The Best of the Command Line and a GUI

We are all very used to using a graphical user interface (GUI) theses days. Whilst purists would argue (validly) that the GUI existed before then, it became mainstream with Windows.

Even though I predate Windows, I have to agree that there are a lot of pluses that came from its adoption of a GUI. It certainly appealed to a much broader audience and it did so because it was easier for the general public to use. I don’t know if you’ve noticed but there are a lot more of the general public than us die-hards. You’ve probably also noticed that I’m a fan of “easier” so I do think it is a good thing.

The pluses are, of course:
– you can just double-click something and it opens in an appropriate program,
– you can copy something with just two ctrl-keystrokes (^C ^V),
– you can move files around just by dragging,
– you can see what something is with just a glance (its icon), and
– a lot of design / layout / drawing applications are more practical.

No doubt you can think of others. It does have a lot of pluses.

The Command Line

What we lost was some of the power and flexibility. MS would argue (equaly validly) that it is all still there in the Command Prompt. Indeed many of us do resort to using the command prompt from time to time. There may even be some people who spend more of their time there. I know on a unix / linux machine I’m more comfortable with a command line.

The command prompt gives you the greatest degree of flexibility. You can choose what program something gets opened in. You can decide what options apply. You can also string things together to run a set of programs in a given sequence.

You can do some of this in a GUI (right-click, Open with, More options, choose one, this time only) and you can hand-craft shortcuts to use specific options and probably also sequences. As you know, “Open with” can be a long process of choices. Hand crafting shortcuts can also be a long process of attempts. The command prompt gives you instant feedback if you mess something up. A shortcut has to be saved and clicked before you know it didn’t work. Often a shortcut just flashes up a window that runs (or did it fail?) and disappears. You’re better off getting it working in a command prompt first.

The drawback with a command prompt is that file paths are no longer short and simple. If you are in the right directory it isn’t so bad; but, where files are often in different directories, it can be hard to be in “the right directory”.

Take CmdTwain for example. The software is usually installed in a “Program Files” directory but users normally want the files it creates to go into a “Documents” directory. Yes, I have gone to some trouble to allow CmdTwain to find the bits it needs to run. This means you don’t have to be in its “Program Files” directory when you run it. You can be in a “Documents” directory. You would have to specify the full path to the “Program Files” directory though, or include it in the computer’s PATH.

No Clicks

The other benefit that the command line has is “no mouse clicks”. That might seem a strange thing to count as a benefit but with a GUI you have to put the mouse in the right spot and then click. It is very hard to make that repeatable without having to embed a human being into the middle of the system you are building. I am in favor of people having jobs but surely we want more interesting ones than “mouse-clicker”. The usual solution to this is to move the task to the user. S/he has to click the mouse. It saves having to supply a person with every copy of the software but it wastes the user’s time as they have to wait around to click something at the right time. How much of your life gets wasted this way?
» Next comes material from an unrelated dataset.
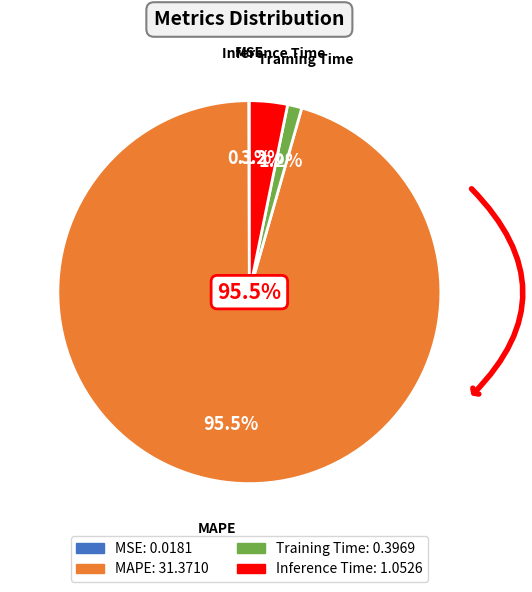

Which category has the biggest portion of the pie?

MAPE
The command line runs without mouse position information and clicks. Actions are repeatable. Noone needs to wait and then click something. It just runs. There’s something nice about that.

The Best of Both

What’s needed for advanced users is the ability to type in any command they want, with whatever options they want, to open any file with any program (Command line) but to not have to type in lengthy paths (GUI).

What’s needed for GUI users is a simpler command prompt where they can just type in simple commands and have it do things for them. They don’t know where they installed each program. They don’t know how to set up the PATH variable.

GuiCmd is a cross between the two worlds. It allows a programmer to setup easy commands (“scan filename”) for a user. It allows a programmer to use lots of different command line tools without having to add everyone of them to the PATH.